§ WHAT THIS TASK INVOLVES:
Pick up the blog post about ALS and assisted suicide after its last sentence and keep writing it in the same first-person voice.

§ TEXT EXCERPT:
********
Monday 31 March 2014

The Beginning Is The End

As I was reading the news articles on my phone this morning, I came across a CBC article about a man from Toronto who had gone to Switzerland for assisted suicide. He had left a video commentary in which he noted that he was fortunate to have the resources to go to Switzerland for this, while a great many Canadians suffered and died terrible deaths when an assisted suicide option would have given them more dignity and choice in their lives. He was a lawyer, and an advocate for assisted suicide. The courts have ruled that his video should be played for the current parliamentary hearings on implementation of an assisted suicide law here in Canada.

He had ALS. It seems a great many advocates of assisted suicide have ALS. Perhaps this reflects the sad reality of this disease, how it takes your life slowly, stealing bits of you one piece at a time, eventually leaving nothing but an active mind inside a dead body, persisting in life only through the assistance of machines. For some, this machine assisted life is sufficient. Their internal life, the life of their mind, is enough for them to keep going, to look forward to tomorrow.

I think about myself in that regard. I have already decided that I do not want mechanical breathing, an external ventilator. When I lose the muscles that drive respiration, that will be enough. I am not so sure about a feeding tube; starving to death takes an awful long time and is very uncomfortable, or at least so I am told. Remember too, if you cannot eat, drinking is also problematic, taking away another one of the pleasures in my life. As my Dad once said, if you can't taste the liquor, you are simply drinking for effect.
********
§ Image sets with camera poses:
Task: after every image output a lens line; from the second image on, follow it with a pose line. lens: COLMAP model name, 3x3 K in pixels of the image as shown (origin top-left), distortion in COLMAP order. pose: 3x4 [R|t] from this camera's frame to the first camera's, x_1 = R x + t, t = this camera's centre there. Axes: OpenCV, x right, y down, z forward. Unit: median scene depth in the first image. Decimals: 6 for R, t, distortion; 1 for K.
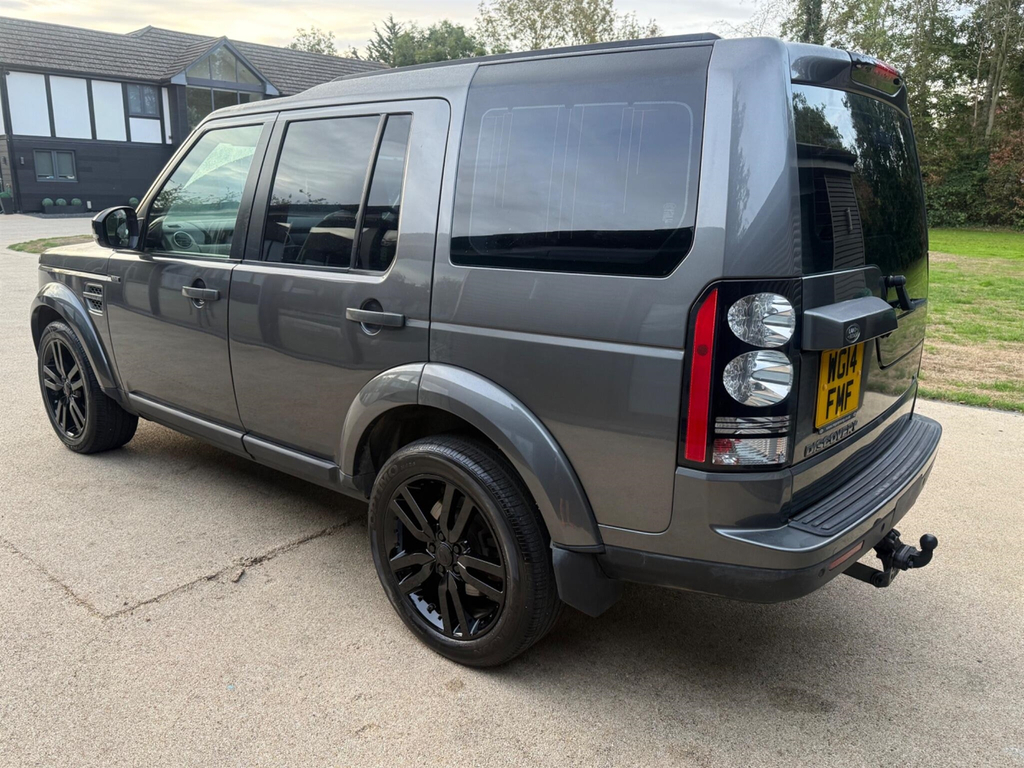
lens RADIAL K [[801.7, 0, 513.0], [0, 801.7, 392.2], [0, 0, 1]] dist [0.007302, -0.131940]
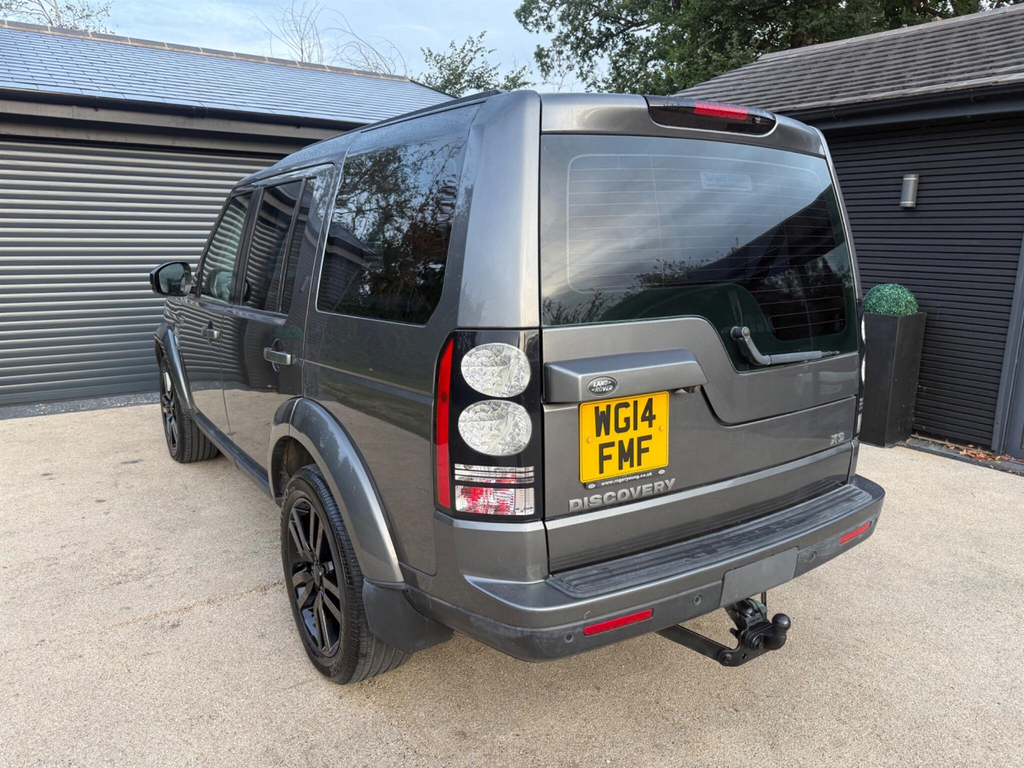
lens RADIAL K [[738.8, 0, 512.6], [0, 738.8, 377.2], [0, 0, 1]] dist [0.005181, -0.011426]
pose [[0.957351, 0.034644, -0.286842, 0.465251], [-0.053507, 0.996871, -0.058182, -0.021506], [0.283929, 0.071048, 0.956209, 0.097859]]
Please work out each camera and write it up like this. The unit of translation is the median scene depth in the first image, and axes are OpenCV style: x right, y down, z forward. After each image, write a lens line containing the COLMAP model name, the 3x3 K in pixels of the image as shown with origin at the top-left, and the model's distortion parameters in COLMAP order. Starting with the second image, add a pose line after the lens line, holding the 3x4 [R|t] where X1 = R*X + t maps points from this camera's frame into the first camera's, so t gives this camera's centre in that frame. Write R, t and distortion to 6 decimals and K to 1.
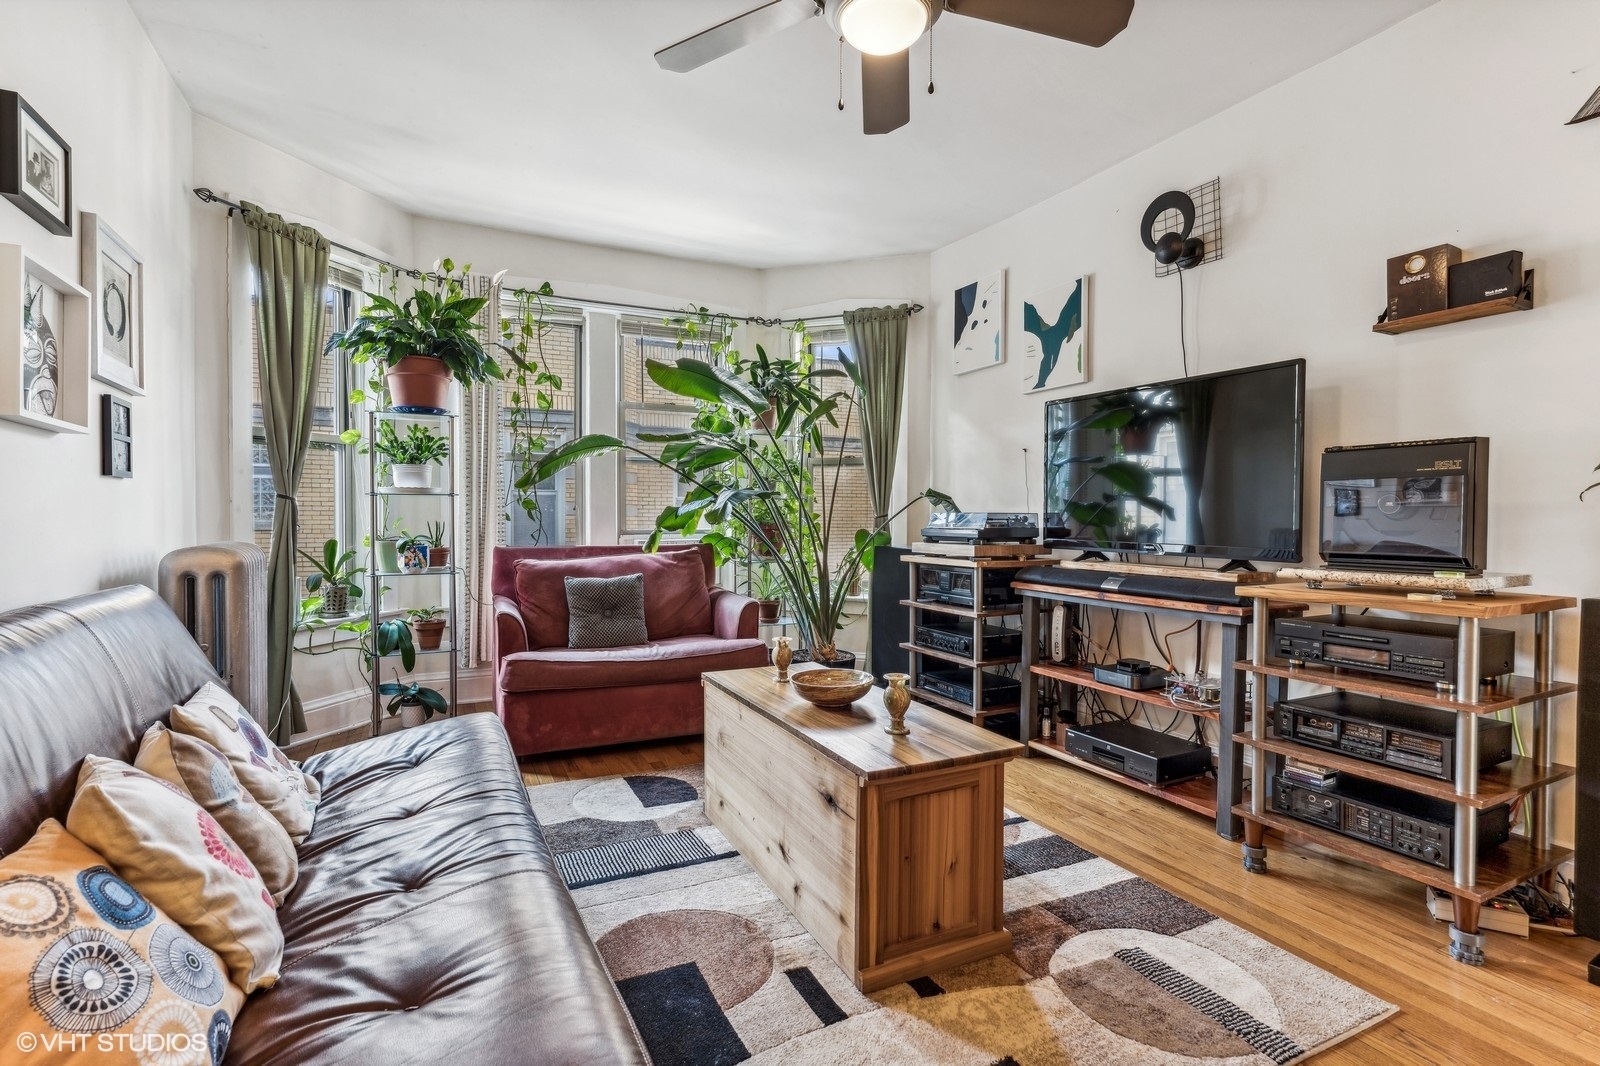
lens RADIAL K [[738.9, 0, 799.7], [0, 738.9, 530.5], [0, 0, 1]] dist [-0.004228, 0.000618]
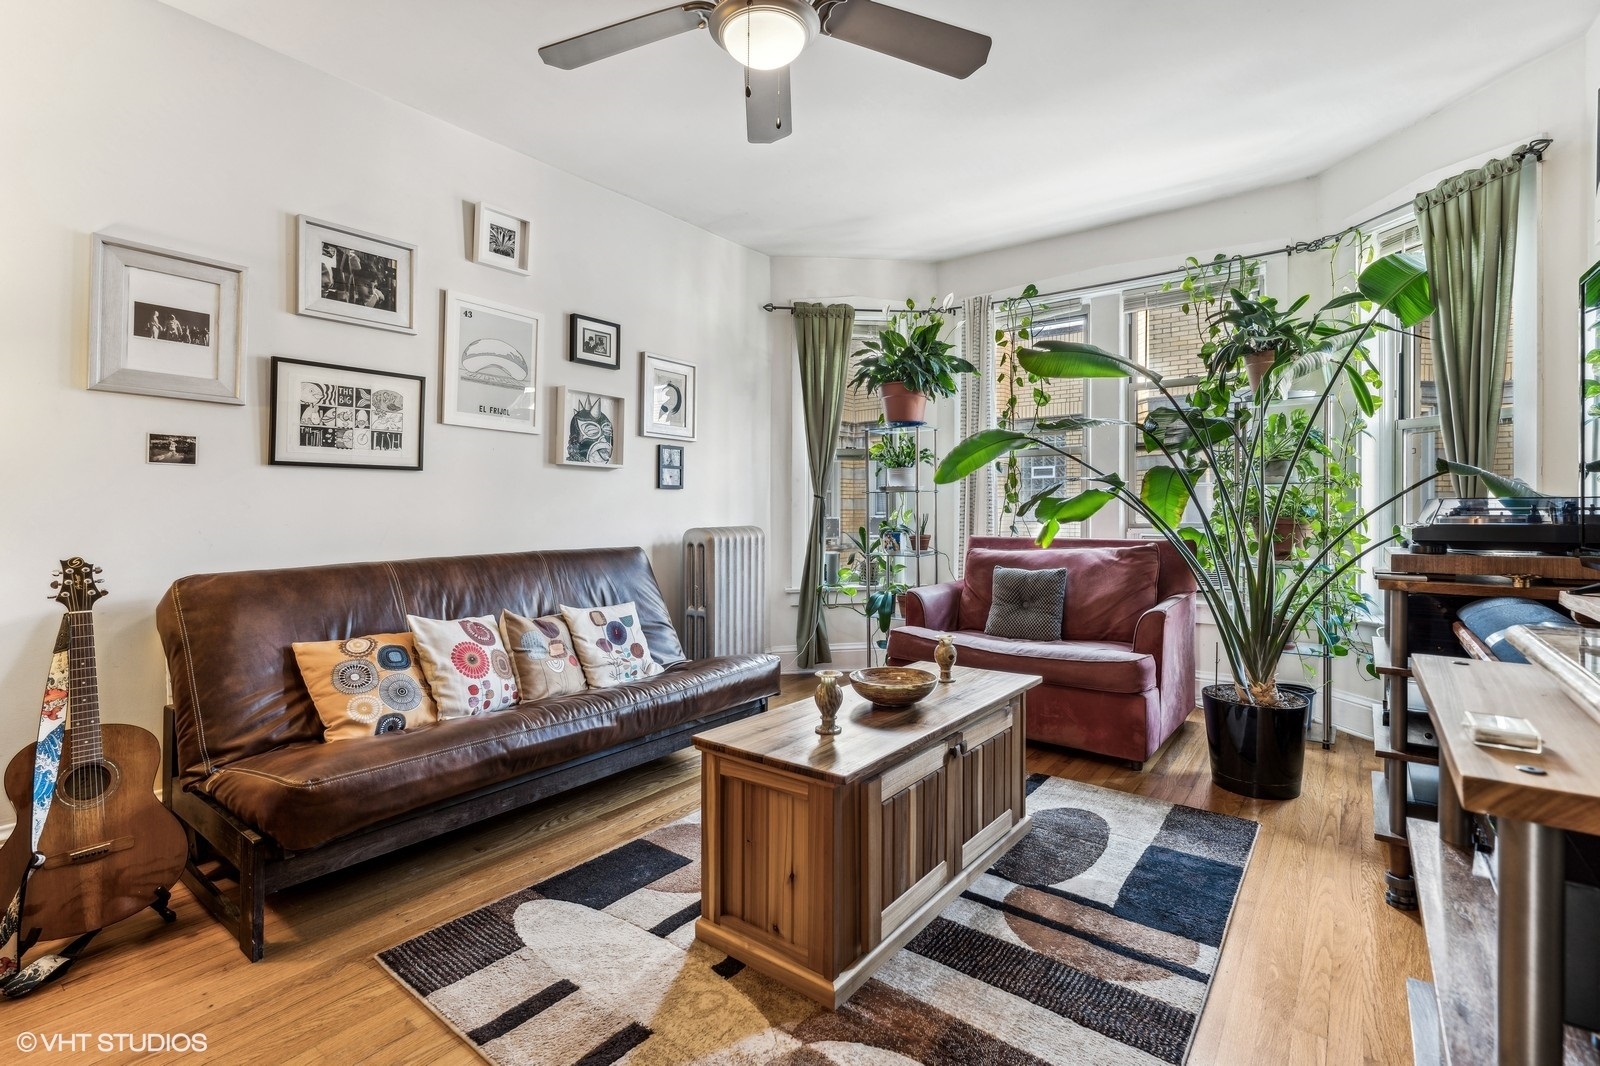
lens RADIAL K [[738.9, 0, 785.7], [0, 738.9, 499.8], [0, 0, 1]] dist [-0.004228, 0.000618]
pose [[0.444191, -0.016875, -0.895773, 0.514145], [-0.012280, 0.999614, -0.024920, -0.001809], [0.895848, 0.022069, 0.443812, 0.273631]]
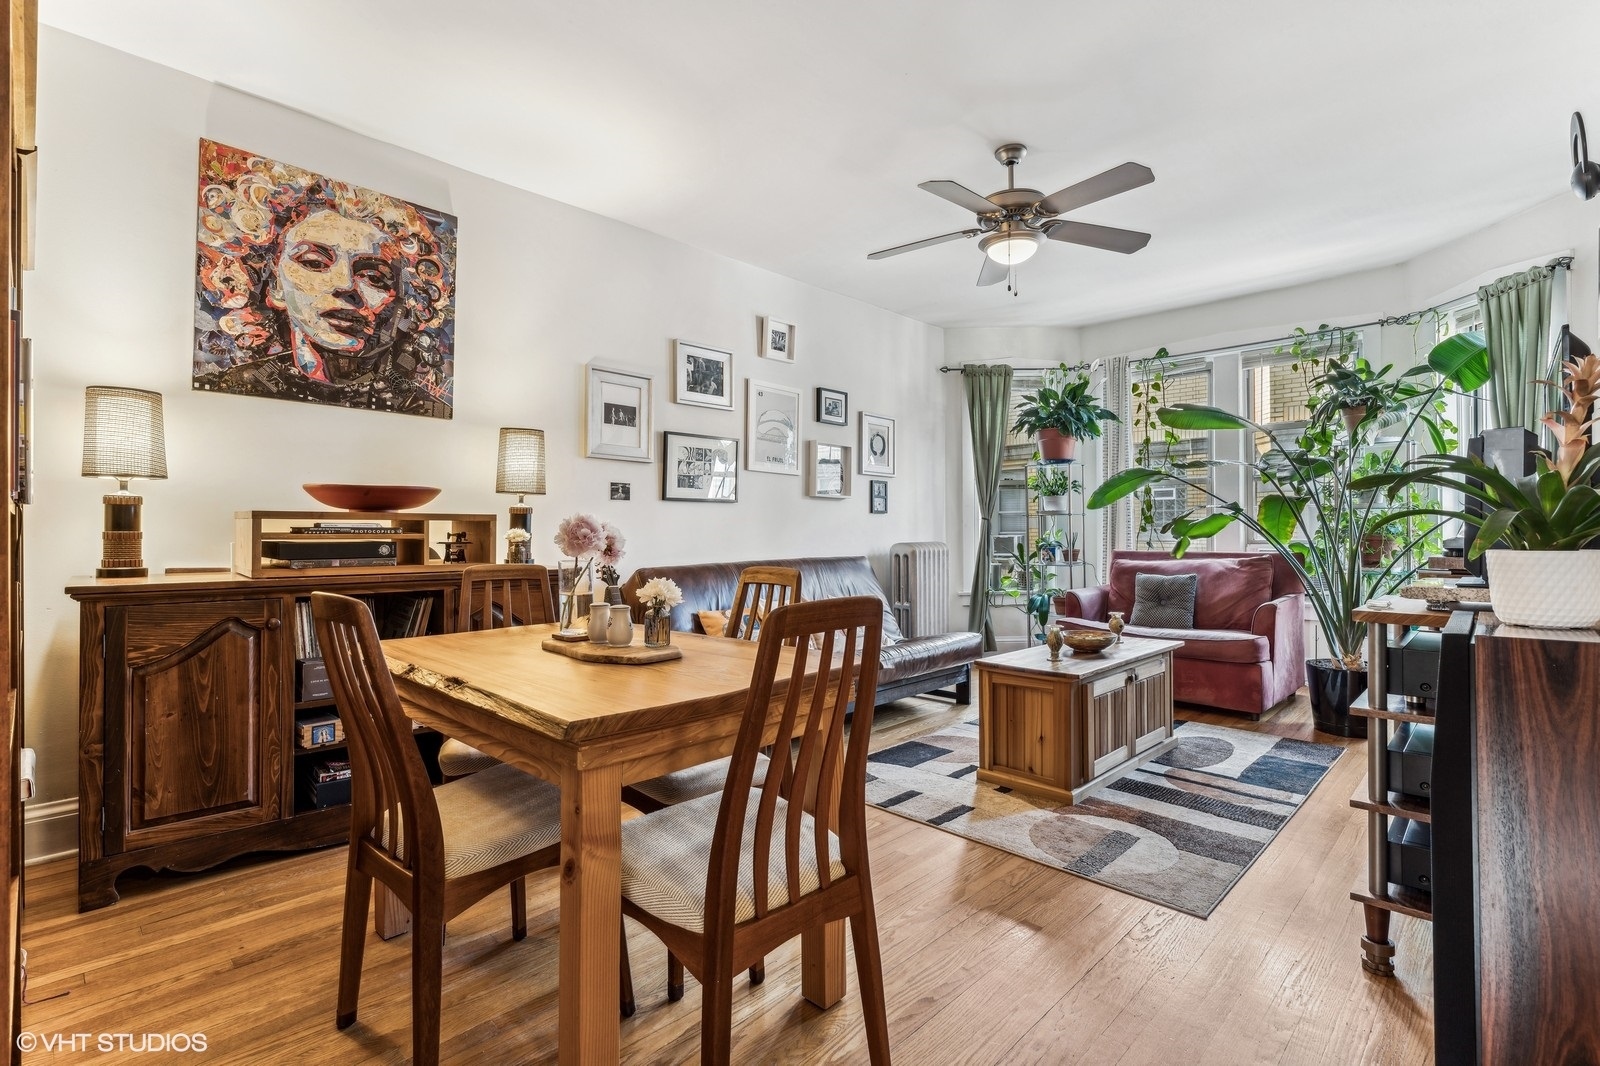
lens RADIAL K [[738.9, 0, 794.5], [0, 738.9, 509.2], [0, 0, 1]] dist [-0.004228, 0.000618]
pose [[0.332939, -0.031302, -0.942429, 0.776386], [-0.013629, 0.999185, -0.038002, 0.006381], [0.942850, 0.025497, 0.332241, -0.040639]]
********
§ TASK OUTPUT:
I was looking at my legs this morning. They are wasting away. I can see the loss of muscle clearly in my upper legs. Oddly enough there is still enough strength in my lower legs that I can lift my heel up using my toes. This strength does me little good except that I can do a pale imitation of tapping my feet, only backwards, heels up instead of toes up. I still have some strength but have long since lost purposeful movement, useful movement.

This is what will happen to my arms. It will take time but I have already seen the beginning, the loss of muscle tone and form. With this disease, to see the beginning is to see the end. Once it starts, it doesn't stop, or at least for most of us it doesn't stop. In rare cases it takes a rest, a real long rest. Even in my case things slowed down for several months last year. It began again, and it will continue, fitfully, until the end. I suspect the reason PALS choose suicide, assisted or otherwise, is just that, that the beginning is also the end.